Trois semaines après des réunions à Washington sous médiation américaine, où des mesures de désescalade avaient été annoncées, Doha reprend la main. Ces discussions doivent permettre : la reprise d’un dialogue direct entre Kinshasa et l’AFC/M23, l’évaluation de la mise en œuvre de deux protocoles déjà signés à Doha qui conclut un cessez‑le‑feu et la libération des prisonniers.
Cette nouvelle étape marque une tentative diplomatique de plus, dans un conflit qui dure depuis plus d’une décennie et où les efforts de médiation successifs peinent à produire des résultats durables.
Des obstacles majeurs avant la tenue des discussions
Malgré l’accord de principe, plusieurs difficultés pourraient compromettre la tenue effective des pourparlers : L’absence de passeports valides pour les représentants du M23/AFC, entravant leur déplacement vers l’Europe. Jusqu’ici, le Qatar facilitait leurs voyages vers Doha, mais la Suisse impose d’autres contraintes. Le mouvement AFC/M23 reste sous sanctions internationales, et certains de ses dirigeants font l’objet de mandats d’arrêt congolais, compliquant leur participation physique aux discussions.
Un contexte sécuritaire toujours explosif
Sur le terrain, les combats se poursuivent au Nord‑Kivu et au Sud‑Kivu, où l’armée congolaise et les groupes d’autodéfense affrontent la rébellion.

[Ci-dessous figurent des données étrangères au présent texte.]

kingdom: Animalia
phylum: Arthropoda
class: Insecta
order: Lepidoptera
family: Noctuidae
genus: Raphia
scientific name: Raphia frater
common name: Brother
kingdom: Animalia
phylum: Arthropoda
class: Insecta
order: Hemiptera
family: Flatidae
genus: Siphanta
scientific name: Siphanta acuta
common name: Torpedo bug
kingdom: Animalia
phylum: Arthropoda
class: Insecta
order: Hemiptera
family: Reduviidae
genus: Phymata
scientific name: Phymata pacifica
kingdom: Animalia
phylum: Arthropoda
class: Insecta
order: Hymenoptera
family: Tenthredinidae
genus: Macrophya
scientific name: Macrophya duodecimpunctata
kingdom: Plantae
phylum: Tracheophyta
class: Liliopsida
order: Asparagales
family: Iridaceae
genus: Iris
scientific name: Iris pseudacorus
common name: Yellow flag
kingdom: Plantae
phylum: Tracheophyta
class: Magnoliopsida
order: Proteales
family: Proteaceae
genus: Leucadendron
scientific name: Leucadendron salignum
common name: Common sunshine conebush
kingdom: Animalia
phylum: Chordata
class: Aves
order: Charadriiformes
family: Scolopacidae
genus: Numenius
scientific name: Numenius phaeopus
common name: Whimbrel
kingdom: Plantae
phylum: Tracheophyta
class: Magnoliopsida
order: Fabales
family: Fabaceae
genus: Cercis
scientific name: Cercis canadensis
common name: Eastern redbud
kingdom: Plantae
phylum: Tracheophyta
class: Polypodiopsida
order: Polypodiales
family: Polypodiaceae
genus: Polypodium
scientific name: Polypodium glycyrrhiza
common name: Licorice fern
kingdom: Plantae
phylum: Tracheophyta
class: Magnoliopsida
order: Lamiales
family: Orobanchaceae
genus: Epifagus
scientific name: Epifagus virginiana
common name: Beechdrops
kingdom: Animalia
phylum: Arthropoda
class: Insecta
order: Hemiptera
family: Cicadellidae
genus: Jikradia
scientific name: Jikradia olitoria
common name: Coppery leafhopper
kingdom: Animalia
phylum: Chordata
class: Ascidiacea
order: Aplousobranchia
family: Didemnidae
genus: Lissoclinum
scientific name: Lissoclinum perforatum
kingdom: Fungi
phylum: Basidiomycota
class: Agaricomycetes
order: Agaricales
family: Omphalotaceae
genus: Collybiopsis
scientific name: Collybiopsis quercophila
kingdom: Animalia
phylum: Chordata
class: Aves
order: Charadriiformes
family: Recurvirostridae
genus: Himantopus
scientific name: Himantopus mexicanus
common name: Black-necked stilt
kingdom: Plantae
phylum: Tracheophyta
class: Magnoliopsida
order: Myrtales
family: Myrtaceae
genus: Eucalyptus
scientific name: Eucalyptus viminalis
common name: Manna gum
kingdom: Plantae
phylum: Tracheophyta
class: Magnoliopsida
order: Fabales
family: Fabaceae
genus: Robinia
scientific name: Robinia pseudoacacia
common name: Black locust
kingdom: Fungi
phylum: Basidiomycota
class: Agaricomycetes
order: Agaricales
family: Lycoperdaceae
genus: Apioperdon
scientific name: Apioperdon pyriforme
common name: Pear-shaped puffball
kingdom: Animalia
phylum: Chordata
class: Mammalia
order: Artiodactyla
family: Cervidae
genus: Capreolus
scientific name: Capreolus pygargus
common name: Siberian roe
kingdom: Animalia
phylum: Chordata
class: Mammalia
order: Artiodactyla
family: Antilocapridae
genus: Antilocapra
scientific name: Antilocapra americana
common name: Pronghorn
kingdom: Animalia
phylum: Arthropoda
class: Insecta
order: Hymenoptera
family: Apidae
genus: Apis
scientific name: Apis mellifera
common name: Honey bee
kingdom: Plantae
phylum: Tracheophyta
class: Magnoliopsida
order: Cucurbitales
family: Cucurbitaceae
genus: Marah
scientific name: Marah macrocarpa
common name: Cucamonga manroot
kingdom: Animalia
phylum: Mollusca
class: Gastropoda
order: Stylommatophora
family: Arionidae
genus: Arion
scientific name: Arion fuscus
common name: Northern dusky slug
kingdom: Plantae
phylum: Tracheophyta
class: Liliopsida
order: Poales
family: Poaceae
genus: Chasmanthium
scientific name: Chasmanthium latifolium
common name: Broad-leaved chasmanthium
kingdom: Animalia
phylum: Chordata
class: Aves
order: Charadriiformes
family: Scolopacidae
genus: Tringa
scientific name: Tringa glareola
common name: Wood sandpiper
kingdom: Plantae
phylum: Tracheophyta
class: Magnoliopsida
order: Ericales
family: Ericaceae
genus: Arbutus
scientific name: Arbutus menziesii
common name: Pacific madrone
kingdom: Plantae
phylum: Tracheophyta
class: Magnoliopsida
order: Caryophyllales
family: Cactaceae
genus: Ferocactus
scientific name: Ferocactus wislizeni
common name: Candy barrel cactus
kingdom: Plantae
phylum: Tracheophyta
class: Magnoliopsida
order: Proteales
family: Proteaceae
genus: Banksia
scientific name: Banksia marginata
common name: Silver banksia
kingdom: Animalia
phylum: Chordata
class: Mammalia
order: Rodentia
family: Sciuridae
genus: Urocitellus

Les tensions restent vives et les déplacements de populations s’intensifient, rendant d’autant plus urgente une reprise du dialogue politique.
Le Qatar, médiateur persistant
Doha avait déjà accueilli plusieurs cycles de discussions en 2025, ayant abouti à des protocoles partiels. Mais la mise en œuvre est restée limitée, faute de confiance entre les parties et en raison d’un contexte régional très instable. Cette fois, le choix de la Suisse vise à offrir un cadre neutre, loin des pressions régionales.
La volonté du Qatar de poursuivre la médiation s’inscrit dans une stratégie plus large de diplomatie internationale visant à peser sur les dossiers africains et sécuritaires.
Du 13 au 17 avril, la Suisse pourrait devenir un nouveau théâtre diplomatique crucial pour l’avenir de l’Est de la RDC. Reste à voir si les obstacles logistiques et politiques permettront la tenue effective des pourparlers – et surtout, s’ils ouvriront la voie à une désescalade réelle dans un conflit où les médiations successives ont jusqu’ici donné peu de résultats.